Des aspects de cette sordide histoire sont spécifiques à l’Inde, comme l’expliquait samedi notre correspondant Guy Taillefer. L’imbrication des inégalités au quotidien, l’indifférence de la classe politique aux maux sociaux, la dénonciation de modes de vie occidentaux sont autant d’éléments dont il faut tenir compte.

Néanmoins, la toile de fond de cette sordide affaire dépasse l’Inde, dépasse le viol, dépasse les chocs de civilisation. Ce qui est en jeu, ce qui touche tant, c’est la présence même des femmes dans l’espace public.

Nulle part au monde on ne trouvera un homme pour s’interroger sur son droit intrinsèque de sortir de sa maison, seul, pour marcher dans la rue, prendre les transports en commun, aller travailler, se divertir, manifester, même !, ou simplement flâner au grand air. Ce que l’on appelle vivre en société.

Pour la quasi-totalité des femmes de la planète, rien de tout cela ne va de soi. Même pour celles qui ne sont pas confinées à la maison, vivre dans l’espace public reste un dangereux pari. On voit à Mexico des autobus réservés aux femmes aux heures de pointe pour diminuer les agressions sexuelles. Dans plusieurs métropoles, même d’Europe, des taxis sont mis au service exclusif des femmes pour les protéger. Le printemps arabe nous a démontré les défis d’être une manifestante avec un grand E. Les milieux de travail sont des nids de harcèlement. Et presque partout, les places publiques sont des fiefs de rassemblement masculins. Quant aux bars…

La violence contre les femmes est une réalité si routinière en Inde qu’on n’en parle pas, écrivait encore notre collègue samedi. Cela, hélas, est vrai dans une foule de pays. Mais heureusement plus ici, où les agressions sont socialement perçues comme inacceptables. Une avancée gigantesque, mais que de batailles les féministes ont dû mener pour y arriver…
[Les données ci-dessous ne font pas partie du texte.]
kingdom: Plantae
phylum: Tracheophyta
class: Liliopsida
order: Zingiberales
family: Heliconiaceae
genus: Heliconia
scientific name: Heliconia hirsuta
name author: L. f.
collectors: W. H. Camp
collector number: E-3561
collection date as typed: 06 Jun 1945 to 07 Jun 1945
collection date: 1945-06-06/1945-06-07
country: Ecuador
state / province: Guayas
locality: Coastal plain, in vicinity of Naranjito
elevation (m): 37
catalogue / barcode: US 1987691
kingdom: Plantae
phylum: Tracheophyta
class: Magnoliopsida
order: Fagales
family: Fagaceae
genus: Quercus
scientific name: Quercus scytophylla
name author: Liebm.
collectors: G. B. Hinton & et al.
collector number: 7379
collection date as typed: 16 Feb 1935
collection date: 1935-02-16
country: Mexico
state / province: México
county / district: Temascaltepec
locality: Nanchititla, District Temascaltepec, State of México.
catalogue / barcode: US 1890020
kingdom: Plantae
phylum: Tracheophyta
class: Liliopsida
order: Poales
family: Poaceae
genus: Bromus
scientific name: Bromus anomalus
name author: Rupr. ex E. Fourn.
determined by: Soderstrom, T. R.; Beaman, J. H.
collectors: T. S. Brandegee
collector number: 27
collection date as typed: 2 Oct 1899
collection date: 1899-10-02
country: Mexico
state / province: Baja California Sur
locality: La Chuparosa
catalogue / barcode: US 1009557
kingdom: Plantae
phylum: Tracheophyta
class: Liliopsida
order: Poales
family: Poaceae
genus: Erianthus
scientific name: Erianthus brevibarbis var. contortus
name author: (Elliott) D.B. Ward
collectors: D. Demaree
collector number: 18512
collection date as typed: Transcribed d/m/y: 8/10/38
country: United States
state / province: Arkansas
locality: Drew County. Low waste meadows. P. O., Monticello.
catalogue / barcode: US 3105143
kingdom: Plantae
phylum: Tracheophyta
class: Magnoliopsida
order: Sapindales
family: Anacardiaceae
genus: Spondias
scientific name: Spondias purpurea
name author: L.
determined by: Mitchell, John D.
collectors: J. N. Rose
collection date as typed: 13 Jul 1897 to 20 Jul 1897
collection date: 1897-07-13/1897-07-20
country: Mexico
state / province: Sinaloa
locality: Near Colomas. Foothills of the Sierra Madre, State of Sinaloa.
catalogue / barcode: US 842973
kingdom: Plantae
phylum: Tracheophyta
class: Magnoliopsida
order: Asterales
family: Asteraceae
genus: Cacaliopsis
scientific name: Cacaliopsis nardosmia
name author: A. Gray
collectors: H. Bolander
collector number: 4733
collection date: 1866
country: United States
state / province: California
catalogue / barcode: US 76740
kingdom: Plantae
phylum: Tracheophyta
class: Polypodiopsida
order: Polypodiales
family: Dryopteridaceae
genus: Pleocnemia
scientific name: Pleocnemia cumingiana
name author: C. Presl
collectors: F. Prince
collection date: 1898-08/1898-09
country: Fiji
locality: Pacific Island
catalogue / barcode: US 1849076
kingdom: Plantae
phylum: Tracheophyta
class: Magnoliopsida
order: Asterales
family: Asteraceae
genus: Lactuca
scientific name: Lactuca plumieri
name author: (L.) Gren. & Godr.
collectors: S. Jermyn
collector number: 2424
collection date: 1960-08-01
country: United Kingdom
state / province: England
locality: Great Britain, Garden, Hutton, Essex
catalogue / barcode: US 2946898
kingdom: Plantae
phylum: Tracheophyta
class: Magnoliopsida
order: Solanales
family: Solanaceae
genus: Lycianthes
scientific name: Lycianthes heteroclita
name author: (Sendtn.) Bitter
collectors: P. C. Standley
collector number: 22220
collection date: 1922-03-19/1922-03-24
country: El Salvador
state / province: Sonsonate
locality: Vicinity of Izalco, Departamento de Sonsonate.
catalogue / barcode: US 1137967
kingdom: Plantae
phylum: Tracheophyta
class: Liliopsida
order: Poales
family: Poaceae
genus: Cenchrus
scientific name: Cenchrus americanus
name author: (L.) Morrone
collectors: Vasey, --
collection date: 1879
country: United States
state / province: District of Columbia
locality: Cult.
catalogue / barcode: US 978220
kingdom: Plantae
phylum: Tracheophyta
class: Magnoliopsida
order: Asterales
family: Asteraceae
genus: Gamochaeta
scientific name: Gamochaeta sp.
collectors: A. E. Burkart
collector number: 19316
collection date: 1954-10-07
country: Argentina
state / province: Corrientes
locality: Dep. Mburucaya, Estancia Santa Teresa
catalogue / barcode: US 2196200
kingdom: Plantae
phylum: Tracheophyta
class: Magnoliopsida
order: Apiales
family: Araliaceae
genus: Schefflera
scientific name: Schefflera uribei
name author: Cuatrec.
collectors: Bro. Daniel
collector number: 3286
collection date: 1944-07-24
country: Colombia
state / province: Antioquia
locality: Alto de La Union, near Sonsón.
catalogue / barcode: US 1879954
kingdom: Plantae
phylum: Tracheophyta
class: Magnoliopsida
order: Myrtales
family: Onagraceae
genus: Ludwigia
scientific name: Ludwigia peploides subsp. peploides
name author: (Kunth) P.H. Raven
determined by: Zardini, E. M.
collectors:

La violence ne dit toutefois pas tout de l’espace public. Au Québec, au Canada, subsiste tout un écart entre l’accès des hommes et des femmes au marché du travail, à la création, à des mandats électifs, aux responsabilités, aux prix, à la reconnaissance… Une affaire d’histoire, d’éducation, d’absence de modèles, de mentors, de réseaux, a-t-on expliqué depuis des années. Or que voit-on se repointer le nez, même de la bouche d’intellectuels ? La thèse essentialiste : au fond, les femmes, par leur nature, préfèrent la sphère privée à la vie publique. Plus confortable que de décortiquer le patriarcat !

À quoi il faut ajouter l’effacement suprême, que vient d’avaliser la plus haute cour du pays : celui du port du niqab devant les tribunaux. Notre Cour suprême qui rend acceptable, on croit rêver ! un marqueur de non-existence publique des femmes.

Pendant ce temps, d’autres meurent d’avoir été au cinéma, libre et tête nue, en bus, avec un amoureux… Non, l’Inde n’est pas si loin de nous.